De achterstand is inclusief rente en kosten opgelopen tot een bedrag van € 264,94.
3.3
[gedaagde] heeft op de vordering gereageerd. Op zijn verweer zal hierna voor zover van belang worden ingegaan.
3.4
Bij conclusie van repliek heeft DSW haar vordering verminderd met € 25,00 ontvangen op 22 april 2020 en € 25,00 ontvangen op 21 mei 2020. Zij heeft de kantonrechter verzocht vonnis te wijzen, met daarin opgenomen de betalingsregeling van € 25,00 per maand, met dien verstande dat deze regeling zonder verdere sommatie of ingebrekestelling komt te vervallen en het totaal verschuldigde, geheel en ineens opeisbaar wordt, indien gedaagde in gebreke blijft met een stipte betaling.

4..De beoordeling

4.1
Partijen zijn het erover eens dat [gedaagde] de gevorderde achterstallige premie nog moet betalen. [gedaagde] stelt echter dat partijen na dagvaarding een betaalregeling hebben getroffen.
4.2
Als partijen een betalingsregeling zijn overeengekomen dan kan DSW nu niet het gehele bedrag ineens opeisen. DSW voert aan dat de regeling een tijdelijk karakter had. Zij verwijst naar productie 11 bij conclusie van repliek, waarin is opgenomen dat het een tijdelijke regeling betreft die loopt tot en met 24 juni 2020 en dat de zitting door gaat. [gedaagde] heeft bij dupliek deze brief niet betwist, zodat de kantonrechter als uitgangspunt neemt dat [gedaagde] op de hoogte was van het feit dat de regeling wat DSW betreft een tijdelijk karakter had. Wel dient DSW al ontvangen bedragen in mindering te brengen op de vordering. Dat heeft DSW ook gedaan bij conclusie van repliek, door haar vordering te verminderen met de ontvangen betalingen. Aangezien [gedaagde] de vordering verder niet heeft weersproken wijst de kantonrechter de verminderde vordering toe. Nu DSW ook voorstelt een betalingsregeling van € 25,00 per maand in het vonnis opnemen, zal de kantonrechter de afbetalingsregeling in dit vonnis opnemen.
4.3
De gevorderde wettelijke rente zal eveneens worden toegewezen zoals hierna is vermeld, nu daartegen geen verweer is gevoerd. Voor toewijzing van een hoger bedrag zoals door DSW gevorderd is geen wettelijke grondslag, althans heeft DSW onvoldoende gesteld.
4.4
DSW maakt tevens aanspraak op een vergoeding voor buitengerechtelijke incassokosten.

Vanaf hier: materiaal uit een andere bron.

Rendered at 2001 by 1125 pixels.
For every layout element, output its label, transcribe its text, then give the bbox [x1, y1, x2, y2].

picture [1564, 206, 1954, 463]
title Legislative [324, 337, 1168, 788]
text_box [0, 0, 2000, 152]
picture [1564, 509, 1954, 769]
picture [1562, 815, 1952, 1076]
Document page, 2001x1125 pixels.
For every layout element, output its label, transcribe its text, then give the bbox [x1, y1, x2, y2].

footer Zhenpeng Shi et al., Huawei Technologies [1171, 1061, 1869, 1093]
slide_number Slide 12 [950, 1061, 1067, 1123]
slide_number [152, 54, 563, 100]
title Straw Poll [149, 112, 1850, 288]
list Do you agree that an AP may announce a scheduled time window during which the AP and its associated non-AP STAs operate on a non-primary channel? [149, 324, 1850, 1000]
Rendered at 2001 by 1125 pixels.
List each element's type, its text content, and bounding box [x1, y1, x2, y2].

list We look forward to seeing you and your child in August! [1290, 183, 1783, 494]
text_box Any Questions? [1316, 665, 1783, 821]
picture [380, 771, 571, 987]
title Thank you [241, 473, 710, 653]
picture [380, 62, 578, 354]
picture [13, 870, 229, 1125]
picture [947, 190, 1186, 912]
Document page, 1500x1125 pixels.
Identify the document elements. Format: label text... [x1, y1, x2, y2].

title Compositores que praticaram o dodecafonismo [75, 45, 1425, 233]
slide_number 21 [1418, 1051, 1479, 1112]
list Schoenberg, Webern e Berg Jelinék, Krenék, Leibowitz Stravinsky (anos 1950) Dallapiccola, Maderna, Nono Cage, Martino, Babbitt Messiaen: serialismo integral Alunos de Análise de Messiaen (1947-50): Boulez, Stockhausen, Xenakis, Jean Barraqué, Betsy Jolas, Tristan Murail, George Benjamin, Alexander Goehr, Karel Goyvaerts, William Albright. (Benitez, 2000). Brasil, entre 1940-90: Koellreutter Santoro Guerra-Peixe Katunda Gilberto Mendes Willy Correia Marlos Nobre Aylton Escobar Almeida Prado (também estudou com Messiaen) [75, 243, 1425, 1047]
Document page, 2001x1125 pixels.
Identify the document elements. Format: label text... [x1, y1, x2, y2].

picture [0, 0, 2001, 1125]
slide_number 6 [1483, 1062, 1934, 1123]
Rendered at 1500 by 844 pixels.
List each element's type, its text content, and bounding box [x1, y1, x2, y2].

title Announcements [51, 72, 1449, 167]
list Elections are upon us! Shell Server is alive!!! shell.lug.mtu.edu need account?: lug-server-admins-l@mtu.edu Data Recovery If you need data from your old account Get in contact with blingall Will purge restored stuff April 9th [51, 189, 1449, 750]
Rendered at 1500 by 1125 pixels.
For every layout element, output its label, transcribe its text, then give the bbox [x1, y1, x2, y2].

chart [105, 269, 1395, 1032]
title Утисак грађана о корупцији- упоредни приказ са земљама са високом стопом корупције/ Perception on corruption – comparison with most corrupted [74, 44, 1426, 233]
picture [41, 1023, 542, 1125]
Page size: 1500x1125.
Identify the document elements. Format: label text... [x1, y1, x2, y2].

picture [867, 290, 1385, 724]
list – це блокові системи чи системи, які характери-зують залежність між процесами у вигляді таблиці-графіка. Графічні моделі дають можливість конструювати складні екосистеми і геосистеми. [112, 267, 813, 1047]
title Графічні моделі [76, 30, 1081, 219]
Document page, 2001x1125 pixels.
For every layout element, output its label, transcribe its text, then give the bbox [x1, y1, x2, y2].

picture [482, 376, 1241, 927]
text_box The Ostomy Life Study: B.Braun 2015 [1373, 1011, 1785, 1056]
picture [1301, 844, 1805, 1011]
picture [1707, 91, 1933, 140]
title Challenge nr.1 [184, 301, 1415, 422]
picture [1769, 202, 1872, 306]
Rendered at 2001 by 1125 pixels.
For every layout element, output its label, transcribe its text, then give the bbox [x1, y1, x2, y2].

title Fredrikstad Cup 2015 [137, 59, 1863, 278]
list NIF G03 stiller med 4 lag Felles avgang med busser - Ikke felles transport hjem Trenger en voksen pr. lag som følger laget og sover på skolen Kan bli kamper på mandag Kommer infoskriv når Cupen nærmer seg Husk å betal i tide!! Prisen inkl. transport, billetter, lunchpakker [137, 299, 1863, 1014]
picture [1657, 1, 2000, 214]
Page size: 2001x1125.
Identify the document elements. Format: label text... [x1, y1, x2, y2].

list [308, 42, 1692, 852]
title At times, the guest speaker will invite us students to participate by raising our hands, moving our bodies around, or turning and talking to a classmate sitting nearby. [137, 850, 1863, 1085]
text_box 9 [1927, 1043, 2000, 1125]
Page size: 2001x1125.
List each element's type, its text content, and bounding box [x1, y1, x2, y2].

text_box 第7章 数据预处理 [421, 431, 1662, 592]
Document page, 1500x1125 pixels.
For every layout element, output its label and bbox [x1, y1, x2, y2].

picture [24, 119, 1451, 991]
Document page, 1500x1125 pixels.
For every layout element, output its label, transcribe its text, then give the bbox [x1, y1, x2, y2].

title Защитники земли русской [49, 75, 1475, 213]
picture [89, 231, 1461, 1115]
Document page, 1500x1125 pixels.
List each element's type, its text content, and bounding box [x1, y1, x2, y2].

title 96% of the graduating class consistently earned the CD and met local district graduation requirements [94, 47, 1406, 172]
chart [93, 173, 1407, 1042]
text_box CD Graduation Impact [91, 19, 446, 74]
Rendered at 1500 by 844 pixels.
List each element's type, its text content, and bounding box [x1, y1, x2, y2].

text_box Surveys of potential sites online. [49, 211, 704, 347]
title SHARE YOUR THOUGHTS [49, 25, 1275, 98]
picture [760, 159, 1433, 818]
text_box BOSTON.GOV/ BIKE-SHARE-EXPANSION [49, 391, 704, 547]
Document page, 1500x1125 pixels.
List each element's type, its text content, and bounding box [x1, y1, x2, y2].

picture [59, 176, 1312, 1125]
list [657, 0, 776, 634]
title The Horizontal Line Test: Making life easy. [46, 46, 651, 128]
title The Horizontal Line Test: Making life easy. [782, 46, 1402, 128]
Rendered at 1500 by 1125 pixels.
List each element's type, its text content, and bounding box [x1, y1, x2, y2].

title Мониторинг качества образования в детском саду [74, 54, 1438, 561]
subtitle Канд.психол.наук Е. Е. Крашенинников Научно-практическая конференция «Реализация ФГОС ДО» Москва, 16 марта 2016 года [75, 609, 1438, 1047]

DSW heeft bij brief van 24 september 2018 een concrete aanzegging van de buitengerechtelijke kosten gedaan. In deze brief is echter een lager bedrag aangezegd dan in deze procedure wordt gevorderd. Het aanzeggen dat het bedrag met een bepaald bedrag zal worden verhoogd, zoals DSW heeft gedaan in haar brief van 27 november 2019, zonder daarbij het totaalbedrag aan verschuldigde buitengerechtelijke kosten te noemen, is niet in overeenstemming met de wettelijke vereisten voor het toewijzen een hoger bedrag aan buitengerechtelijke kosten.
Om die reden wordt slechts het lagere bedrag van € 66,30 toegewezen aangezien DSW voor het overige wel aan de wettelijke vereisten voor het vorderen van buitengerechtelijke kosten heeft voldaan.
4.5
[gedaagde] zal als de grotendeels in het ongelijk gestelde partij in de proceskosten worden veroordeeld.

5..De beslissing

De kantonrechter
:
veroordeelt [gedaagde] aan DSW te betalen € 194,62, te vermeerderen met de wettelijke rente als bedoeld in art. 6:119 BW:
a. a) over € 168,00 vanaf 11 maart 2020 tot 22 april 2020,
b) over € 143,00 vanaf 23 april 2020 tot 21 mei 2020 en
c) over € 118,00 vanaf 22 mei 2020 tot aan de dag van algehele voldoening;
bepaalt dat [gedaagde] gerechtigd het totaal aan DSW verschuldigde bedrag af te betalen met
€ 25,00 per maand, met dien verstande dat deze regeling zonder verdere sommatie of ingebrekestelling komt te vervallen en het totaal verschuldigde, geheel en ineens opeisbaar wordt, indien [gedaagde] ingebreke blijft met een stipte betaling;
veroordeelt [gedaagde] in de proceskosten, tot aan deze uitspraak aan de zijde van DSW vastgesteld op € 124,00 aan griffierecht, € 105,09 aan dagvaardingskosten en € 72,00 aan salaris voor de gemachtigde;
verklaart dit vonnis tot zover uitvoerbaar bij voorraad;
wijst af het meer of anders gevorderde.
Dit vonnis is gewezen door mr. H.M. van de Ven en uitgesproken ter openbare terechtzitting.